Se il progetto di sequenziamento del genoma ha permesso di conoscere la localizzazione dei geni che controllano la lattazione, la digestione e il sistema immunitario di questo importante, ma altrettanto delicato animale, poco ci dice invece su come la diversità genetica tra le razze influenzi e determini le diverse performance produttive, e non solo. A rispondere a questa domanda ha pensato un altro progetto che si è sviluppato collateralmente a quello di sequenziamento: il progetto HapMap.

Per cercare di capire l’effetto delle differenze genetiche, in questo caso, i ricercatori hanno scelto 19 razze bovine tra le 800 attualmente presenti nel mondo.

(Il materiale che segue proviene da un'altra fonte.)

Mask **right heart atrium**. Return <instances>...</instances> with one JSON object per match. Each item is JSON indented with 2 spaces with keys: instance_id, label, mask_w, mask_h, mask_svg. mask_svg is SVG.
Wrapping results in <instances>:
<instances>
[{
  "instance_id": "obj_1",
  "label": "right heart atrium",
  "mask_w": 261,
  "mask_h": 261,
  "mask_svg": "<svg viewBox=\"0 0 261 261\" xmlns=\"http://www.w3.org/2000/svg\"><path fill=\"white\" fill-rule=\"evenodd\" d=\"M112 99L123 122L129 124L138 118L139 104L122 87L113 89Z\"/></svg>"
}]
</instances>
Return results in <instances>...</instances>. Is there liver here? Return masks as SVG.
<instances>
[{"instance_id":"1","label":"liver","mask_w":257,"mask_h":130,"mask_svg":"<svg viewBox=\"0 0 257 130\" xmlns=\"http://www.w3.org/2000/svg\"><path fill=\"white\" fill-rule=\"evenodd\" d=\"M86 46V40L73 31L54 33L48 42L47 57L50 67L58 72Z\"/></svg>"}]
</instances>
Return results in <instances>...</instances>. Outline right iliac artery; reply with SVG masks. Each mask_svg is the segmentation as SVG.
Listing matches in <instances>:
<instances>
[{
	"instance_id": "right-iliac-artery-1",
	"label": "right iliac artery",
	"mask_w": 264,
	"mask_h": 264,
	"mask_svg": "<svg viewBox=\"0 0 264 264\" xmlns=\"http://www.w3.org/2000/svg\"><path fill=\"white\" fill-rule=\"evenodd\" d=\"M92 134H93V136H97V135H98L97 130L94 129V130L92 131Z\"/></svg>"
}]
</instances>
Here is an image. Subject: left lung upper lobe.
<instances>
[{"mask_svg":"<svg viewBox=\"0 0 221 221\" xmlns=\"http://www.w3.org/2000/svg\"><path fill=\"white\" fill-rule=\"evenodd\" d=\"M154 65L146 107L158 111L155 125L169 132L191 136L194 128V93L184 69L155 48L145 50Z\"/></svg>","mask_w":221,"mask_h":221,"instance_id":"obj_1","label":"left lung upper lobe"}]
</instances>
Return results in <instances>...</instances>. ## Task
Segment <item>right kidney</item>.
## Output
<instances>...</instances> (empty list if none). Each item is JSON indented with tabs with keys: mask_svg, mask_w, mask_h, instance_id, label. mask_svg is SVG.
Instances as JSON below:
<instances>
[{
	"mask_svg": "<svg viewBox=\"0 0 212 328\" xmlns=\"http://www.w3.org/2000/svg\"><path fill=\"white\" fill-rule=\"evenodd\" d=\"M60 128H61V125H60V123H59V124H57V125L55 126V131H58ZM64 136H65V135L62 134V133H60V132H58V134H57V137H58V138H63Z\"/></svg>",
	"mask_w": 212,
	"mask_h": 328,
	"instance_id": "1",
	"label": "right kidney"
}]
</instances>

Tra queste la Frisona, di origine olandese, e, in veste di rappresentanti italiane, la Romagnola e la Piemontese. «Grazie a un’analisi di circa 35mila piccole differenze sul Dna di queste razze – spiega Alessandra Stella, capogruppo di ricerca presso il Parco tecnologico padano – è stato possibile rintracciare i segni che i millenni di selezione hanno lasciato sul Dna di questo animale. Abbiamo così scoperto che la diversità genetica, soprattutto in epoca recente, si è molto ridotta a causa della forte selezione zootecnica. Allo stesso tempo abbiamo però anche verificato che esiste ancora, in questa specie, una significativa variabilità che è all’incirca paragonabile a quella che esiste nell’uomo».

«Una biodiversità importantissima – tiene a precisare John Williams, direttore scientifico del Parco di Lodi – che sarà indispensabile conservare e valorizzare, in quanto ci permetterà di migliorare la resistenza alle malattie, la longevità e la salute dei nostri animali, con ricadute positive anche sulla qualità e sicurezza dei prodotti da essi derivati».

Il futuro
I risultati sono senza dubbio preliminari, così come accadde per il progetto «Genoma umano». La conoscenza della sequenza del Dna è solo il punto di partenza per gli studi che consentiranno di avere le prime ricadute applicative. «Siamo ancora agli inizi – sottolinea infatti Raffaele Mazza, giovane ricercatore presso l’Università Cattolica e tra i firmatari del lavoro – le vere scoperte verranno nei prossimi anni, quando saremo in grado di sfruttare appieno le informazioni che abbiamo raccolto».

Senza dubbio, però, a questo punto i ricercatori hanno in mano uno strumento importante: una sorta di carta geografica che permette di orientarsi tra quei tre miliardi di basi.